In my last post, I looked at the Internet's energy use, broadly construed, and contended that we might offload other societal functions onto the Internet. In this post I'd like to consider in what ways that might be an unwise approach given the dependencies of the Internet.

A couple of months ago, Greer argued that complexity limits might make otherwise sustainable-looking systems falter. That is, suppose a system uses very little energy, but requires a set of social arrangements, manufacturing and mining systems, and engineering knowledge to make it work at all. Those complex dependencies might be the system's undoing even if it doesn't run out of energy.

The Internet is composed of a complex array of hardware and software assembled around the world with materials, energy, skills, and designs also from a global resource base. With this complexity comes vulnerability to threats: disruptions in global supply chains, energy shortages, societal instability, and government intervention into its operation.
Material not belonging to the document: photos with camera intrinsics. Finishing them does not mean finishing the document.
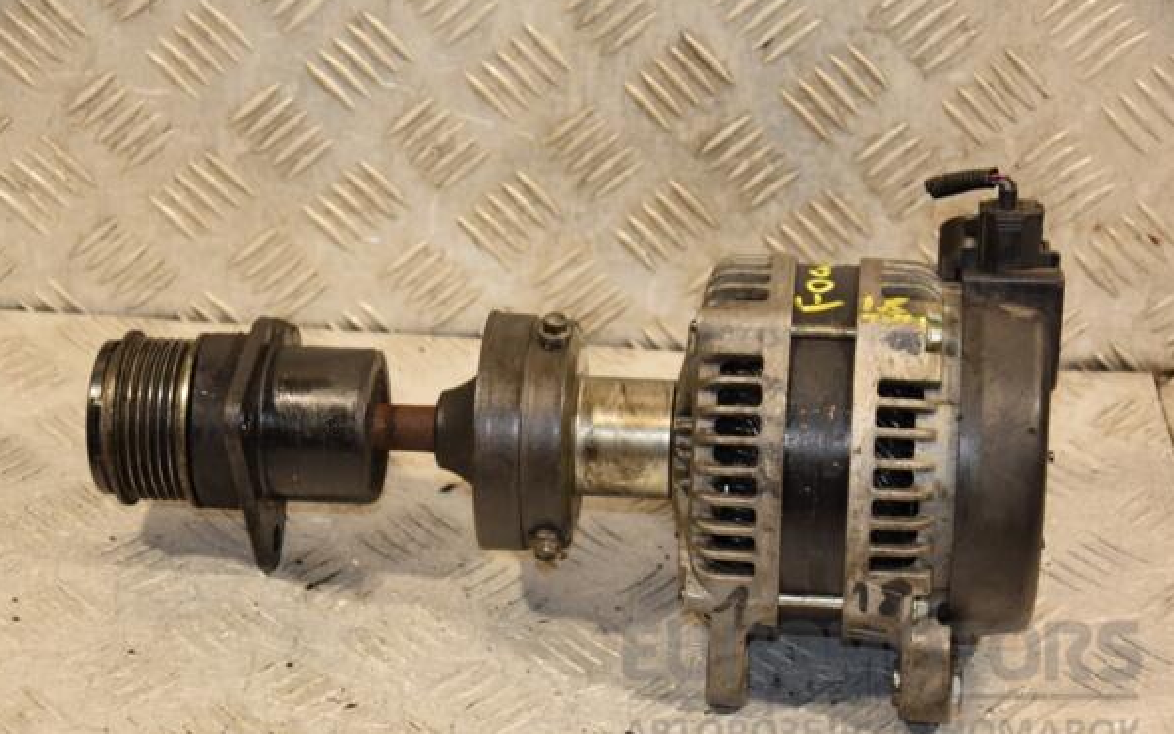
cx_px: 585
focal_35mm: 96
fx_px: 3072
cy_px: 387
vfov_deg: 13.6
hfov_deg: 21.6
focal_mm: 62
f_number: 5.3
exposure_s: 1/125
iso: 800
The last two decades have been relatively placid compared with the previous eight or previous eighty, and have provided an environment in which the Internet has been able to grow at a phenomenal pace.
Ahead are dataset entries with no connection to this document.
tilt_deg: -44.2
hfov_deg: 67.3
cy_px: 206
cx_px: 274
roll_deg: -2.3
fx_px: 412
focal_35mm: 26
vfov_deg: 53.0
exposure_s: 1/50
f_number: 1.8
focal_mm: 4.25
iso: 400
In the spirit of appropriate technology, a colleague of mine, Shaddi, and I decided to analyze the dependencies of the Internet, down to their roots. Our goal was to understand where we might intervene in the system to make pieces of it more locally-reproducible, and thus more resilient. The result was a bit overwhelming, but perhaps a wake-up call.
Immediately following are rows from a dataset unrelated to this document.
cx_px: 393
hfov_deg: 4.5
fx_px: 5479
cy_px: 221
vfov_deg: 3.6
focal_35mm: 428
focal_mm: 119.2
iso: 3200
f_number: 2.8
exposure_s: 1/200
We looked at a use case of two people communicating over the Internet over a long distance - the dependencies of that scenario are shown in the diagram below (click to zoom). Each box denotes an abstract or concrete component, resource, or function of the Internet or one of its dependencies. Arrows denote dependency; dashed arrows denote optional dependency (a "one of these" relationship). At the top is the use case. We quickly move through the higher layers which represent mostly functional and abstract pieces that we recognize as pieces of the Internet and on to the lower layers which reside in the realm of hardware. Once we move beyond hardware manufacturing we enter the realm of chemical compounds and natural resources that are required for many of the relevant manufacturing processes, from making fiber optics to printing circuit boards. We end with ores or otherwise naturally occurring resources. We decided not to depict operational or deployment dependencies since they tend to involve a small number of processes like power generation and transportation.

Click to zoom in.

Where the dependencies come from is just as important as what they are - the map below shows the origins of some of the many resources from the dependency diagram above. The idea of global commodities and international trade are so firmly entrenched in our thinking today that we take for granted that a resource in another country can be tapped if the price or force is right. However, this is a modern notion, one whose history is scarcely four decades old; higher energy costs and increased resource competition might complicate the picture in the decades to come.

Click to zoom in.

 

We considered a number of ways of eliminating these dependencies, though I'll have to go into that another time. Suffice it to say that we didn't find particularly elegant ways of replacing the complex and global dependencies the Internet has today.